"Fair Degree Of Uncertainty In Prosecution Story Affects Object Of Finding Out Truth"- SC While Acquitting Murder Convicts
The Supreme Court acquitting the murder convicts observed that if there was a fair degree of uncertainty in the prosecution story and the Courts below did not take into consideration the effect of other attending evidence, then that order required interference as such lacunas affect the object of finding out the truth.
The Bench of Justice S. Ravindra Bhat and Justice Dipankar Datta held, "There is a fair degree of uncertainty in the prosecution story and the courts below appear to have somewhat been influenced by the oral testimony of PW-2 and PW-3, without taking into consideration the effect of the other attending circumstances, thereby warranting interference."
The Court also observed that "mere defects in the investigative process by itself cannot constitute ground for acquittal, it is the legal obligation of the Court to examine carefully in each case the prosecution evidence de hors the lapses committed by the Investigating Officer to find out whether the evidence brought on record is at all reliable and whether such lapses affect the object of finding out the truth."

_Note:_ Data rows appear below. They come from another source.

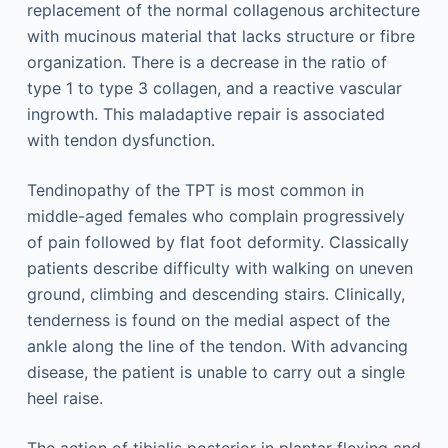
replacement of the normal collagenous architecture
with mucinous material that lacks structure or fibre
organization. There is a decrease in the ratio of
type 1 to type 3 collagen, and a reactive vascular
ingrowth. This maladaptive repair is associated
with tendon dysfunction.
Tendinopathy of the TPT is most common in
middle-aged females who complain progressively
of pain followed by flat foot deformity. Classically
patients describe difficulty with walking on uneven
ground, climbing and descending stairs. Clinically,
tenderness is found on the medial aspect of the
ankle along the line of the tendon. With advancing
disease, the patient is unable to carry out a single
heel raise.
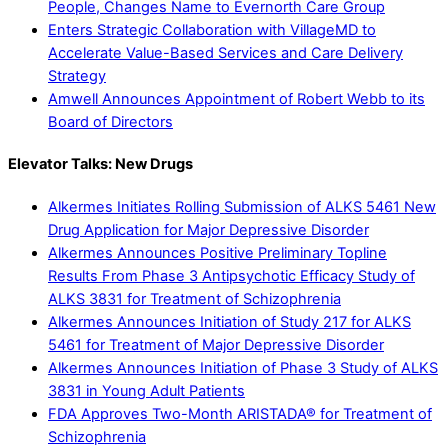
People, Changes Name to Evernorth Care Group
Enters Strategic Collaboration with VillageMD to
Accelerate Value-Based Services and Care Delivery
Strategy
Amwell Announces Appointment of Robert Webb to its
Board of Directors
Elevator Talks: New Drugs
Alkermes Initiates Rolling Submission of ALKS 5461 New
Drug Application for Major Depressive Disorder
Alkermes Announces Positive Preliminary Topline
Results From Phase 3 Antipsychotic Efficacy Study of
ALKS 3831 for Treatment of Schizophrenia
Alkermes Announces Initiation of Study 217 for ALKS
5461 for Treatment of Major Depressive Disorder
Alkermes Announces Initiation of Phase 3 Study of ALKS
3831 in Young Adult Patients
FDA Approves Two-Month ARISTADA® for Treatment of
Schizophrenia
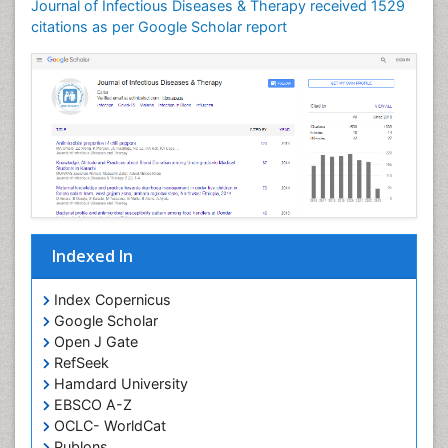
Journal of Infectious Diseases & Therapy received 1529
Neuroinflammation
citations as per Google Scholar report
Neuropathology
Neurosyphilis
Neurotropic viruses
Neurovirology
Opportunistic Pathogens
Parasitic Diseases
Pertussis Vaccines
Indexed In
Phytopathology
Prevention of infection
Index Copernicus
Rare Infectious Disease
Google Scholar
Open J Gate
Renal Pathology
RefSeek
Respiratory Tract Infections
Hamdard University
Septicemia
EBSCO A-Z
OCLC- WorldCat
T Cell Lymphomatic Virus
Publons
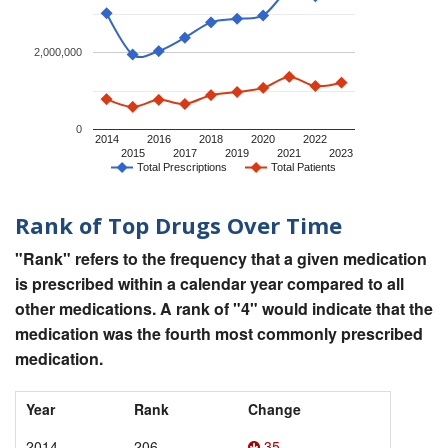
2,000,000
0
2014
2016
2018
2020
2022
2015
2017
2019
2021
2023
Total Prescriptions
Total Patients
Rank of Top Drugs Over Time
"Rank" refers to the frequency that a given medication
is prescribed within a calendar year compared to all
other medications. A rank of "4" would indicate that the
medication was the fourth most commonly prescribed
medication.
Year
Rank
Change
2014
206
35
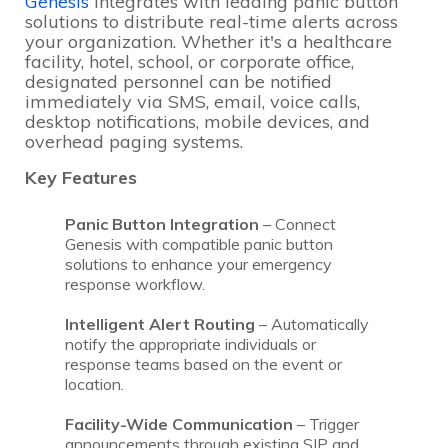
Genesis
integrates with leading panic button
solutions to distribute real-time alerts across
your organization. Whether it's a healthcare
facility, hotel, school, or corporate office,
designated personnel can be notified
immediately via SMS, email, voice calls,
desktop notifications, mobile devices, and
overhead paging systems.
Key Features
Panic Button Integration
– Connect
Genesis with compatible panic button
solutions to enhance your emergency
response workflow.
Intelligent Alert Routing
– Automatically
notify the appropriate individuals or
response teams based on the event or
location.
Facility-Wide Communication
– Trigger
announcements through existing SIP and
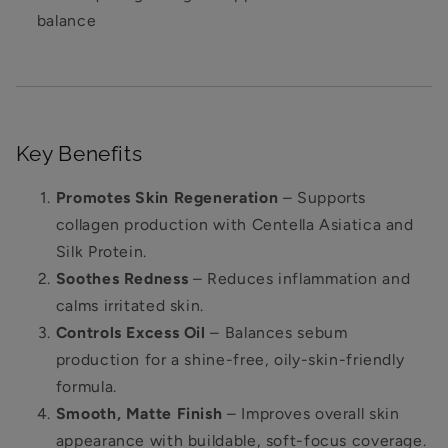
balance
Key Benefits
Promotes Skin Regeneration
– Supports
collagen production with Centella Asiatica and
Silk Protein.
Soothes Redness
– Reduces inflammation and
calms irritated skin.
Controls Excess Oil
– Balances sebum
production for a shine-free, oily-skin-friendly
formula.
Smooth, Matte Finish
– Improves overall skin
appearance with buildable, soft-focus coverage.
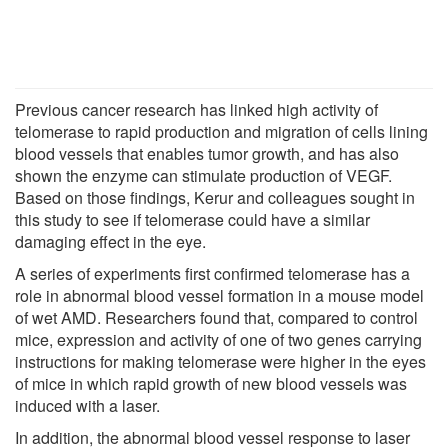
Previous cancer research has linked high activity of
telomerase to rapid production and migration of cells lining
blood vessels that enables tumor growth, and has also
shown the enzyme can stimulate production of VEGF.
Based on those findings, Kerur and colleagues sought in
this study to see if telomerase could have a similar
damaging effect in the eye.
A series of experiments first confirmed telomerase has a
role in abnormal blood vessel formation in a mouse model
of wet AMD. Researchers found that, compared to control
mice, expression and activity of one of two genes carrying
instructions for making telomerase were higher in the eyes
of mice in which rapid growth of new blood vessels was
induced with a laser.
In addition, the abnormal blood vessel response to laser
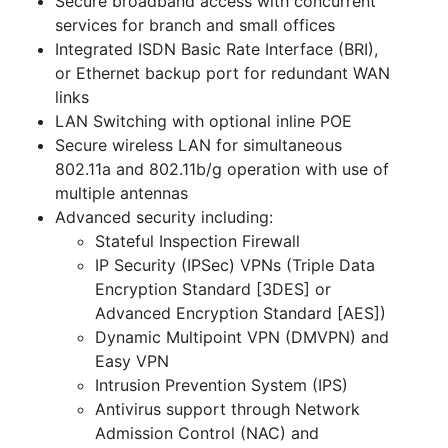
Secure broadband access with concurrent
services for branch and small offices
Integrated ISDN Basic Rate Interface (BRI),
or Ethernet backup port for redundant WAN
links
LAN Switching with optional inline POE
Secure wireless LAN for simultaneous
802.11a and 802.11b/g operation with use of
multiple antennas
Advanced security including:
Stateful Inspection Firewall
IP Security (IPSec) VPNs (Triple Data
Encryption Standard [3DES] or
Advanced Encryption Standard [AES])
Dynamic Multipoint VPN (DMVPN) and
Easy VPN
Intrusion Prevention System (IPS)
Antivirus support through Network
Admission Control (NAC) and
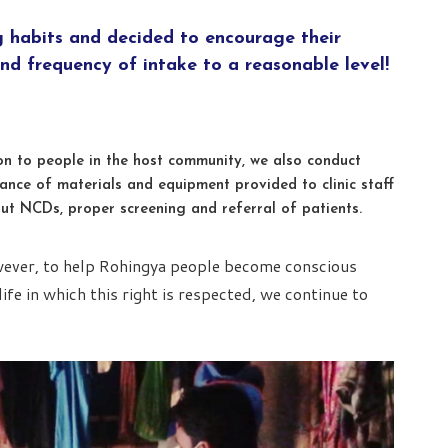
g habits and decided to encourage their
nd frequency of intake to a reasonable level!
ion to people in the host community, we also conduct
ance of materials and equipment provided to clinic staff
ut NCDs, proper screening and referral of patients.
wever, to help Rohingya people become conscious
life in which this right is respected, we continue to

In this case, the appeal had been preferred against the judgment and order of Allahabad High Court wherein conviction under section 302 of IPC was upheld on the grounds that the version of eyewitnesses was found to be reliable and trustworthy which unmistakably pointed to the guilt of the accused/appellant.
Advocate Mukesh K. Giri appeared for the appellants and Advocate Sanjay Kumar Tyagi appeared for the respondent.
The Apex Court observed that the previous history of enmity between the deceased and the appellants relating to property dispute was evident from the deposition of the eyewitnesses as that dispute ended in murder of father of one of the appellants/accused.
“it could be established that PW-2 nurtured personal ill-will towards the appellants and the possibility of PW-2 having acted with intention to keep the appellants away from legal proceedings as well as interference in property rights cannot be totally ruled out; hence, PW-2 being inimical to the appellants, his testimony has to be taken with a pinch of salt.” observed the Court.
The Court further noted that on proper evaluation of the various facts and circumstances of the case, it had transpired that there were reasons for which eye witness PW-2 might have falsely implicated the appellants and that eye witness PW-3 was not a wholly reliable witness.
“This Court is, therefore, of the firm view that the oral testimony of PW-2 and PW-3 is not free from doubt and their evidence not being of unimpeachable quality, the rule of prudence would demand a corroboration of their versions from other witnesses who, according to PW-2 and PW-3, were present at the place of occurrence and witnessed the murder of Narayan.” observed the Court.
Therefore, “There is a fair degree of uncertainty in the prosecution story and the courts below appear to have somewhat been influenced by the oral testimony of PW-2 and PW-3, without taking into consideration the effect of the other attending circumstances, thereby warranting interference.” observed the Court.
Consequently, the Court setting aside the Trial’s Court judgment, being unsustainable observed that the charge of murder could not be said to be proved beyond reasonable doubt. Hence, they were entitled to the benefit of doubt.
Accordingly, the Court acquitted the appellants and allowed the appeal.